With all the bad weather in the last 18 months, most of us grateful for a little respite. Rain, snow, wind and even a short-lived heat burst have made our lives unbearable. Being indoors to escape it has become a bit of a habit. For us, the protection of our houses is essential. But who is protecting the exterior of your home through all these weather systems?
In high winds, you may notice your curtains moving a little. Most of us have vents in the window frame to allow air to come in. This prevents mold and stale air building up inside that can damage the interior of our home. However, if you shut these vents and the air is still moving a heavy curtain, you may need to check your window seals are still good. With uPVC windows, the seals are often a rubber flap. These are often glued to the frame, but excess temperatures from direct sun or indoor heating can cause them to fail. You could do a fix-up job yourself, but if the windows are still under warranty, call the installers to check them.
When you look at the ceilings, especially upstairs, they should be an uniform color. If there are any darker patches, this may be a sign that water is penetrating the ceiling from above. Often, the cause is just a leaky pipe. Finding the leak can be tricky, because water will follow gravity. That means the run from the pipe seal to the ceiling patch could be many inches or even yards apart. If you are not confident in climbing into crawl spaces or attics, you may need a plumber or handyman to trace the leak and fix the pipe.
Another reason for water on the ceiling could be a leak from the roof. The trusses that hold up the roof are made of wood, so having water running down them and onto a plaster ceiling will quickly cause significant damage. Go up into your attic space with the lights off. If you can see daylight, then water is likely getting in from that location. You will need a professional roofer to get up onto the outside of your roof and replace any tiles or shingles that have perished. There are roof services in Minneapolis and St Paul by professional roofing contractor Iron River Construction and other companies that specialize in this kind of work.

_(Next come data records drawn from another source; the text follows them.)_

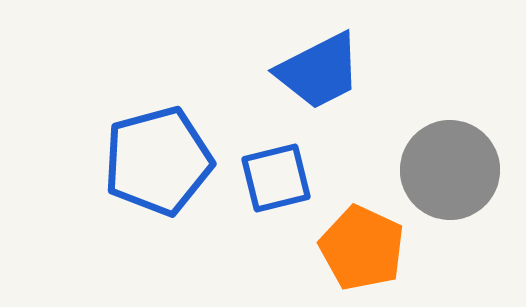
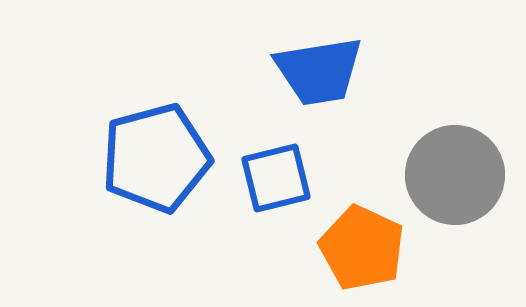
blue trapezoid: rotated 18 degrees clockwise
blue pentagon: moved 2 px left, 3 px up
gray circle: moved 5 px right, 5 px down
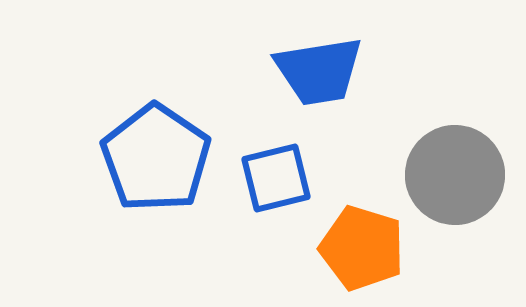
blue pentagon: rotated 23 degrees counterclockwise
orange pentagon: rotated 8 degrees counterclockwise
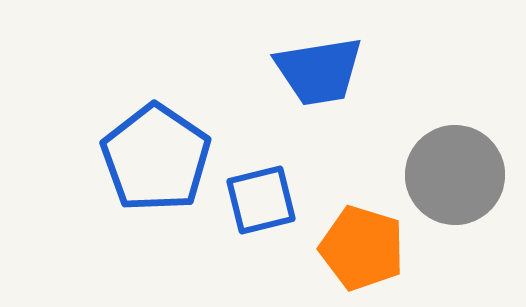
blue square: moved 15 px left, 22 px down
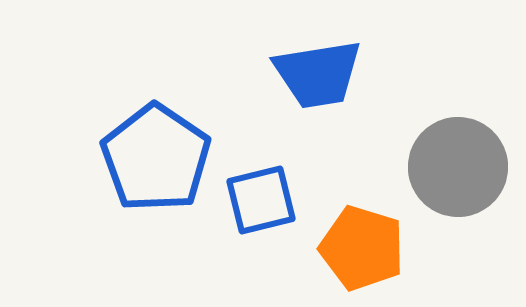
blue trapezoid: moved 1 px left, 3 px down
gray circle: moved 3 px right, 8 px up
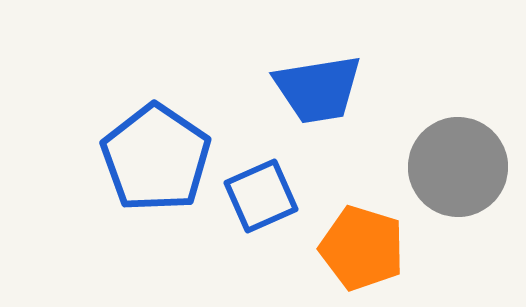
blue trapezoid: moved 15 px down
blue square: moved 4 px up; rotated 10 degrees counterclockwise
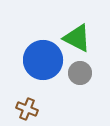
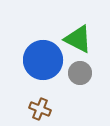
green triangle: moved 1 px right, 1 px down
brown cross: moved 13 px right
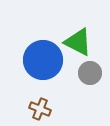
green triangle: moved 3 px down
gray circle: moved 10 px right
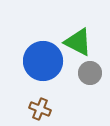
blue circle: moved 1 px down
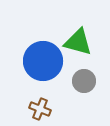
green triangle: rotated 12 degrees counterclockwise
gray circle: moved 6 px left, 8 px down
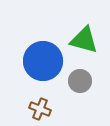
green triangle: moved 6 px right, 2 px up
gray circle: moved 4 px left
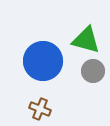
green triangle: moved 2 px right
gray circle: moved 13 px right, 10 px up
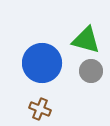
blue circle: moved 1 px left, 2 px down
gray circle: moved 2 px left
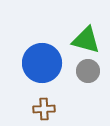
gray circle: moved 3 px left
brown cross: moved 4 px right; rotated 25 degrees counterclockwise
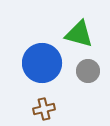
green triangle: moved 7 px left, 6 px up
brown cross: rotated 10 degrees counterclockwise
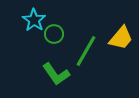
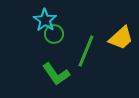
cyan star: moved 11 px right
yellow trapezoid: rotated 8 degrees clockwise
green line: rotated 8 degrees counterclockwise
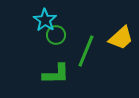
green circle: moved 2 px right, 1 px down
green L-shape: rotated 56 degrees counterclockwise
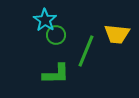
yellow trapezoid: moved 4 px left, 4 px up; rotated 48 degrees clockwise
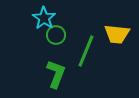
cyan star: moved 1 px left, 2 px up
green L-shape: rotated 68 degrees counterclockwise
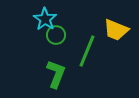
cyan star: moved 1 px right, 1 px down
yellow trapezoid: moved 1 px left, 4 px up; rotated 16 degrees clockwise
green line: moved 1 px right
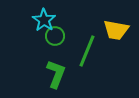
cyan star: moved 1 px left, 1 px down
yellow trapezoid: rotated 12 degrees counterclockwise
green circle: moved 1 px left, 1 px down
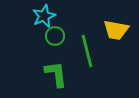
cyan star: moved 4 px up; rotated 15 degrees clockwise
green line: rotated 36 degrees counterclockwise
green L-shape: rotated 28 degrees counterclockwise
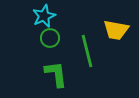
green circle: moved 5 px left, 2 px down
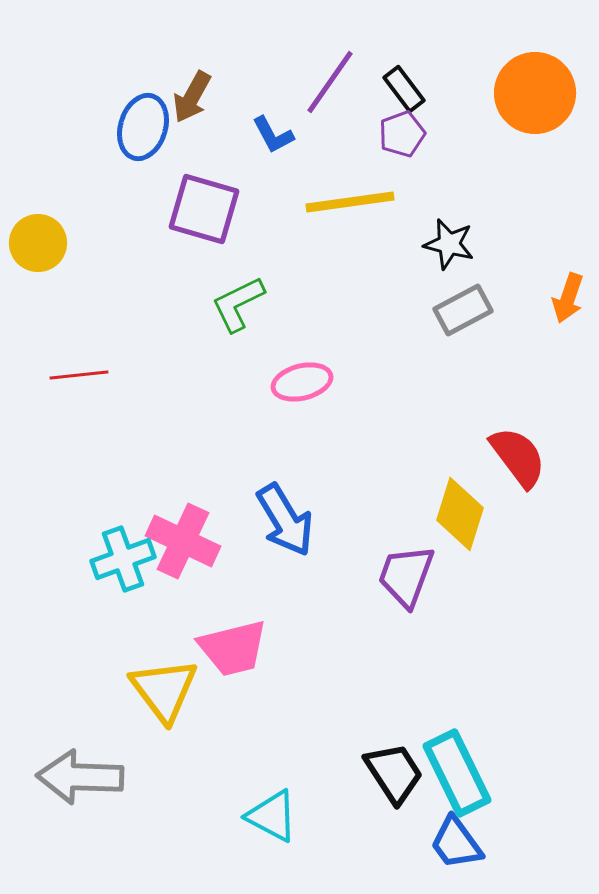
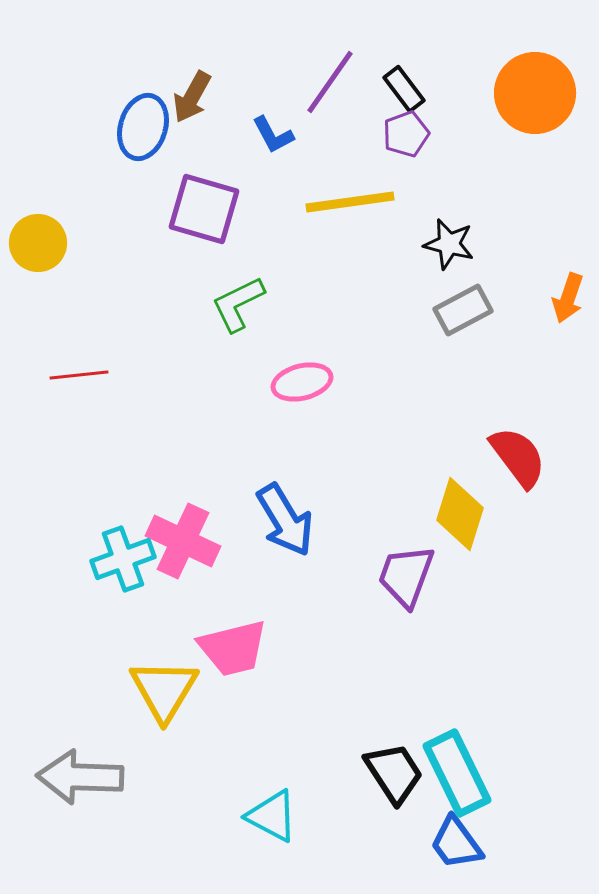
purple pentagon: moved 4 px right
yellow triangle: rotated 8 degrees clockwise
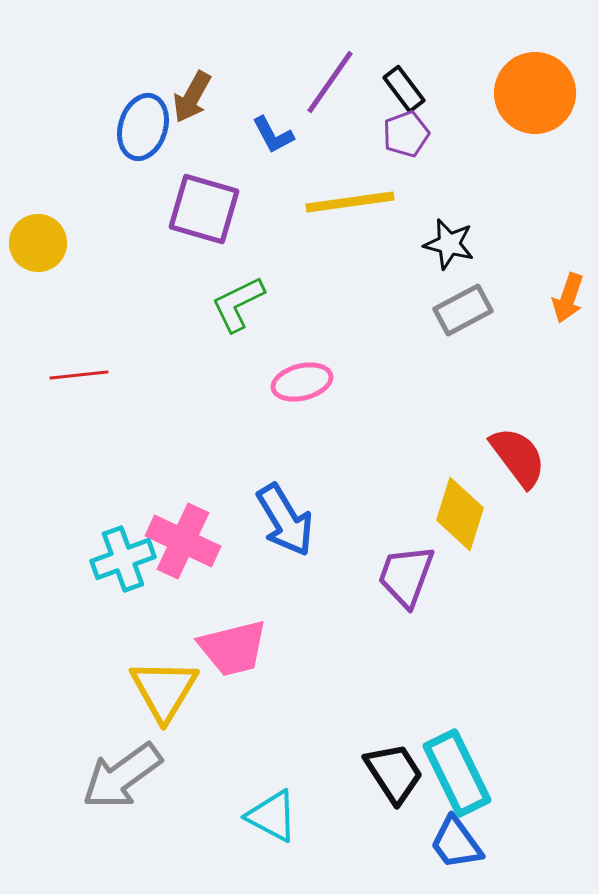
gray arrow: moved 42 px right, 1 px up; rotated 38 degrees counterclockwise
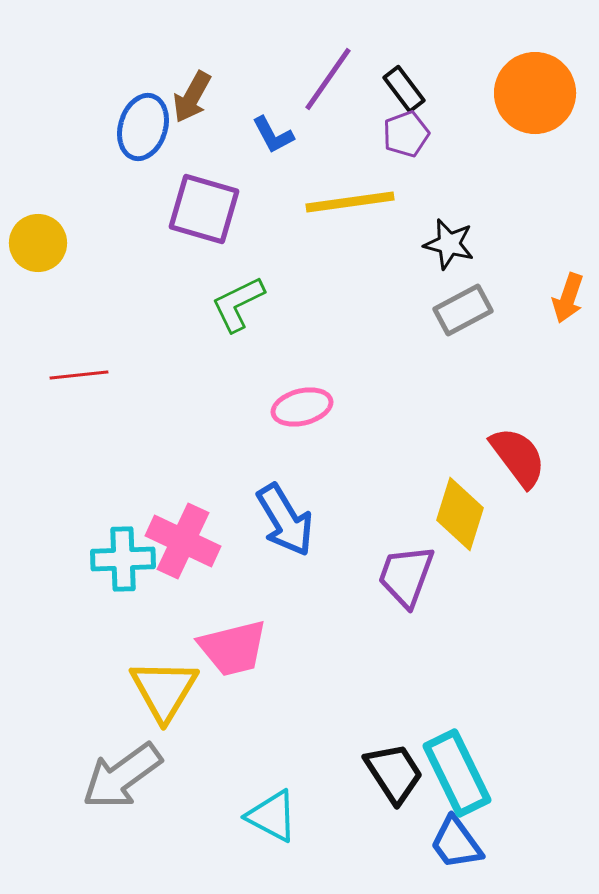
purple line: moved 2 px left, 3 px up
pink ellipse: moved 25 px down
cyan cross: rotated 18 degrees clockwise
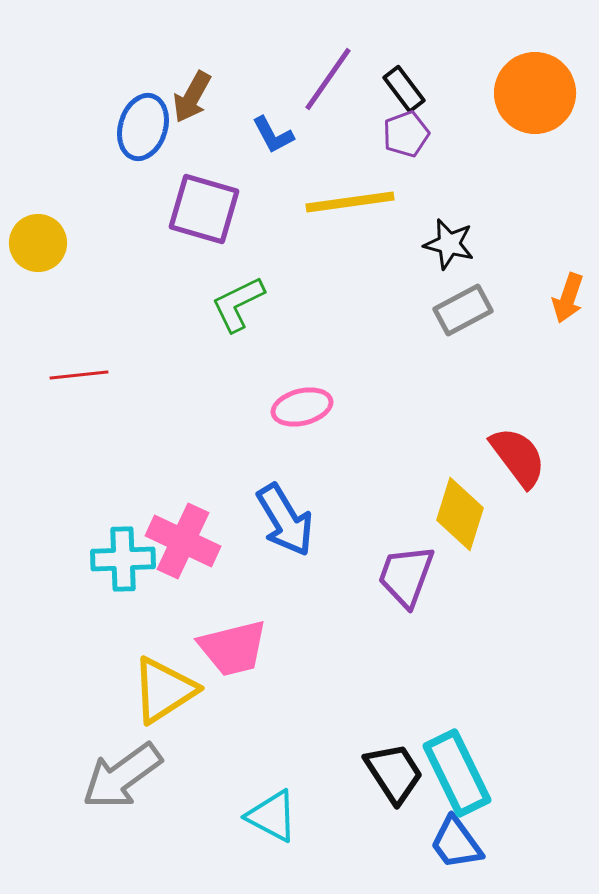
yellow triangle: rotated 26 degrees clockwise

If you want to see the work for yourself, you should be able to use a pair of binoculars and see all of your roof from the ground. You could even ask your roofer to place a sticker on the damaged, or new tile so you can see the work is done. It can be nerve wracking having a contractor in to do work you cannot see for yourself, but the cost of the damage you may incur will be a much greater burden. You can always ask for customer references or check them out online if you are concerned about a workman’s credentials.